[Goal of the exercise] Write out each line of the listing below, keeping every word, letter, and punctuation mark unchanged.

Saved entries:

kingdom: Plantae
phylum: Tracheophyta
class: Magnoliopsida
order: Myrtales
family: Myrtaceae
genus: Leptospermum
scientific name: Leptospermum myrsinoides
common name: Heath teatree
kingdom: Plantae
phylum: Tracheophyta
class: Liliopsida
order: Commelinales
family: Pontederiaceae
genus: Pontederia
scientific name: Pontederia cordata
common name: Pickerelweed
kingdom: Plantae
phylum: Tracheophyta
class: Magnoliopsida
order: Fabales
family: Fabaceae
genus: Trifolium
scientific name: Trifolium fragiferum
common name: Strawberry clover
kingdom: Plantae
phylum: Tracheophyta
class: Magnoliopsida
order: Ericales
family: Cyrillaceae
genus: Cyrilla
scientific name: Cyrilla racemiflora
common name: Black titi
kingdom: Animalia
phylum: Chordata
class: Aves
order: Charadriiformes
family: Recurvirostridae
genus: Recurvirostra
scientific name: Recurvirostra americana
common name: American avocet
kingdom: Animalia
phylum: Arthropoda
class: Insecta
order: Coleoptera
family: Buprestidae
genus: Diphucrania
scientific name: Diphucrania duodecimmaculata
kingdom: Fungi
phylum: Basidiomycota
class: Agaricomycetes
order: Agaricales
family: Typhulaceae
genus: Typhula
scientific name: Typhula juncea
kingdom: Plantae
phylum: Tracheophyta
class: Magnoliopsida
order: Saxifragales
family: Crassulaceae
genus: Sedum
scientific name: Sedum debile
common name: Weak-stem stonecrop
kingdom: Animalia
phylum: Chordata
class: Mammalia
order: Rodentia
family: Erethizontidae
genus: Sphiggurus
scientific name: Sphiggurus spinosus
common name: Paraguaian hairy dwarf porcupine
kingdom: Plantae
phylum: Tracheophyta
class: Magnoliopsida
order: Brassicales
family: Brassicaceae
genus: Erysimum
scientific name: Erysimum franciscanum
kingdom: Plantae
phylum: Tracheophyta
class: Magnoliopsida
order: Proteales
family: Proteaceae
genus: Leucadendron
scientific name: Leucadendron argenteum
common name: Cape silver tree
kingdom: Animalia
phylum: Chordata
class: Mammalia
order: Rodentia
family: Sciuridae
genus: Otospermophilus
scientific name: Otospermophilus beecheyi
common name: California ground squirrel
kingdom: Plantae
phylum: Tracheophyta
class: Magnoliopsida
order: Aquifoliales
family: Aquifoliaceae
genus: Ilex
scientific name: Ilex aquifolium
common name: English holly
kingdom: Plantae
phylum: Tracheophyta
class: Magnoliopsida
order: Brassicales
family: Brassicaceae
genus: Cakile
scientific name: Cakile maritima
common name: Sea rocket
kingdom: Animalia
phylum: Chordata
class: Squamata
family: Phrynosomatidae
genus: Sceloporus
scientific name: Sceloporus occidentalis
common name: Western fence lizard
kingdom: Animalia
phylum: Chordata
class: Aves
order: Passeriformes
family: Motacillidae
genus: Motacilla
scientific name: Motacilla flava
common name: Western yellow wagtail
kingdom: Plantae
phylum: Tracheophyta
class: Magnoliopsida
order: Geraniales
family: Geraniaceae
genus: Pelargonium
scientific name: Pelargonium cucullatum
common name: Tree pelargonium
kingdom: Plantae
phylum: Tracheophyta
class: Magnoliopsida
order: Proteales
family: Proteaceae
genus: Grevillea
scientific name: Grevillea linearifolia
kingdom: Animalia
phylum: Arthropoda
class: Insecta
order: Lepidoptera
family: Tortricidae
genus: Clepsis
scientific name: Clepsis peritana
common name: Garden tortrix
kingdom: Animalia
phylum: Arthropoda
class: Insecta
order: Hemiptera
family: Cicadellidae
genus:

[Solution to this problem]
kingdom: Plantae
phylum: Tracheophyta
class: Magnoliopsida
order: Myrtales
family: Myrtaceae
genus: Leptospermum
scientific name: Leptospermum myrsinoides
common name: Heath teatree
kingdom: Plantae
phylum: Tracheophyta
class: Liliopsida
order: Commelinales
family: Pontederiaceae
genus: Pontederia
scientific name: Pontederia cordata
common name: Pickerelweed
kingdom: Plantae
phylum: Tracheophyta
class: Magnoliopsida
order: Fabales
family: Fabaceae
genus: Trifolium
scientific name: Trifolium fragiferum
common name: Strawberry clover
kingdom: Plantae
phylum: Tracheophyta
class: Magnoliopsida
order: Ericales
family: Cyrillaceae
genus: Cyrilla
scientific name: Cyrilla racemiflora
common name: Black titi
kingdom: Animalia
phylum: Chordata
class: Aves
order: Charadriiformes
family: Recurvirostridae
genus: Recurvirostra
scientific name: Recurvirostra americana
common name: American avocet
kingdom: Animalia
phylum: Arthropoda
class: Insecta
order: Coleoptera
family: Buprestidae
genus: Diphucrania
scientific name: Diphucrania duodecimmaculata
kingdom: Fungi
phylum: Basidiomycota
class: Agaricomycetes
order: Agaricales
family: Typhulaceae
genus: Typhula
scientific name: Typhula juncea
kingdom: Plantae
phylum: Tracheophyta
class: Magnoliopsida
order: Saxifragales
family: Crassulaceae
genus: Sedum
scientific name: Sedum debile
common name: Weak-stem stonecrop
kingdom: Animalia
phylum: Chordata
class: Mammalia
order: Rodentia
family: Erethizontidae
genus: Sphiggurus
scientific name: Sphiggurus spinosus
common name: Paraguaian hairy dwarf porcupine
kingdom: Plantae
phylum: Tracheophyta
class: Magnoliopsida
order: Brassicales
family: Brassicaceae
genus: Erysimum
scientific name: Erysimum franciscanum
kingdom: Plantae
phylum: Tracheophyta
class: Magnoliopsida
order: Proteales
family: Proteaceae
genus: Leucadendron
scientific name: Leucadendron argenteum
common name: Cape silver tree
kingdom: Animalia
phylum: Chordata
class: Mammalia
order: Rodentia
family: Sciuridae
genus: Otospermophilus
scientific name: Otospermophilus beecheyi
common name: California ground squirrel
kingdom: Plantae
phylum: Tracheophyta
class: Magnoliopsida
order: Aquifoliales
family: Aquifoliaceae
genus: Ilex
scientific name: Ilex aquifolium
common name: English holly
kingdom: Plantae
phylum: Tracheophyta
class: Magnoliopsida
order: Brassicales
family: Brassicaceae
genus: Cakile
scientific name: Cakile maritima
common name: Sea rocket
kingdom: Animalia
phylum: Chordata
class: Squamata
family: Phrynosomatidae
genus: Sceloporus
scientific name: Sceloporus occidentalis
common name: Western fence lizard
kingdom: Animalia
phylum: Chordata
class: Aves
order: Passeriformes
family: Motacillidae
genus: Motacilla
scientific name: Motacilla flava
common name: Western yellow wagtail
kingdom: Plantae
phylum: Tracheophyta
class: Magnoliopsida
order: Geraniales
family: Geraniaceae
genus: Pelargonium
scientific name: Pelargonium cucullatum
common name: Tree pelargonium
kingdom: Plantae
phylum: Tracheophyta
class: Magnoliopsida
order: Proteales
family: Proteaceae
genus: Grevillea
scientific name: Grevillea linearifolia
kingdom: Animalia
phylum: Arthropoda
class: Insecta
order: Lepidoptera
family: Tortricidae
genus: Clepsis
scientific name: Clepsis peritana
common name: Garden tortrix
kingdom: Animalia
phylum: Arthropoda
class: Insecta
order: Hemiptera
family: Cicadellidae
genus:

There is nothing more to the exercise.